• [GIVEN RECORDS]:
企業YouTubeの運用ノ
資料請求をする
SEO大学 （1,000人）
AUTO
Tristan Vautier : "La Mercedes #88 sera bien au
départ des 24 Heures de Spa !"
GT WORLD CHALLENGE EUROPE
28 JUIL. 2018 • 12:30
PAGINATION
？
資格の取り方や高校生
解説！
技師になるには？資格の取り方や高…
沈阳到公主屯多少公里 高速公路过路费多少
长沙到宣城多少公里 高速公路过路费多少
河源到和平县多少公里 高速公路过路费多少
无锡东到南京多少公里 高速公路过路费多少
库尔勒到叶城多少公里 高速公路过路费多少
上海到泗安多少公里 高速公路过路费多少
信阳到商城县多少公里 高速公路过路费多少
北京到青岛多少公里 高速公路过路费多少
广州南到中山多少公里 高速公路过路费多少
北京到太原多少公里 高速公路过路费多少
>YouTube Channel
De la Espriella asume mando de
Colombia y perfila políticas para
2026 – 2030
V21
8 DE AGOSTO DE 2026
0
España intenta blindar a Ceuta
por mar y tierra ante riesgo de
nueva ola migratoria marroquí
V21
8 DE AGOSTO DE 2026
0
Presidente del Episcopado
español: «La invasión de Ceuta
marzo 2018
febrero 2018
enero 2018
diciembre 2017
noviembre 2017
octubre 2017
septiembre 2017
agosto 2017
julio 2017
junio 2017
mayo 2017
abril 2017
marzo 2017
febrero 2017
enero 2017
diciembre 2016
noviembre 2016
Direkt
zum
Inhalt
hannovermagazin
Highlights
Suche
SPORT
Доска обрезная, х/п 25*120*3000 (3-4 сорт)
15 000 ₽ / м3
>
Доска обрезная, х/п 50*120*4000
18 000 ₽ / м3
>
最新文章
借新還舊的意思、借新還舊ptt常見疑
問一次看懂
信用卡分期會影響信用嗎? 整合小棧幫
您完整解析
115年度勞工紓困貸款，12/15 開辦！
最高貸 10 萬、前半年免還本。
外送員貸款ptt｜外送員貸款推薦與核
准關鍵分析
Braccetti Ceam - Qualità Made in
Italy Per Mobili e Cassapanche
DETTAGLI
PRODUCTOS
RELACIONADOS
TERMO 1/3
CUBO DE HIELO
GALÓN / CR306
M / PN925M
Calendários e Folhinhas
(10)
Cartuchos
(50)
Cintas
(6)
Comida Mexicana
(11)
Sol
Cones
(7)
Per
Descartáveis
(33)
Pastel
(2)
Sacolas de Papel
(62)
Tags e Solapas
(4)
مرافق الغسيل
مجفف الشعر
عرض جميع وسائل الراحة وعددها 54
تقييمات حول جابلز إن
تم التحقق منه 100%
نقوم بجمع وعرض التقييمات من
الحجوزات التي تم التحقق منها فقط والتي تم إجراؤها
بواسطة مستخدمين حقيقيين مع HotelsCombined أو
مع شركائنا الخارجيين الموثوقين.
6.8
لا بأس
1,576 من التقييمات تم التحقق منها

• [EXERCISE REQUIREMENTS]:
Find the line that contains "مع شركائنا الخارجيين الموثوقين." in the listing above. Retype it and every line after it up to the last, exactly, and nothing else.

• [RESULT OF THIS EXERCISE]:
مع شركائنا الخارجيين الموثوقين.
6.8
لا بأس
1,576 من التقييمات تم التحقق منها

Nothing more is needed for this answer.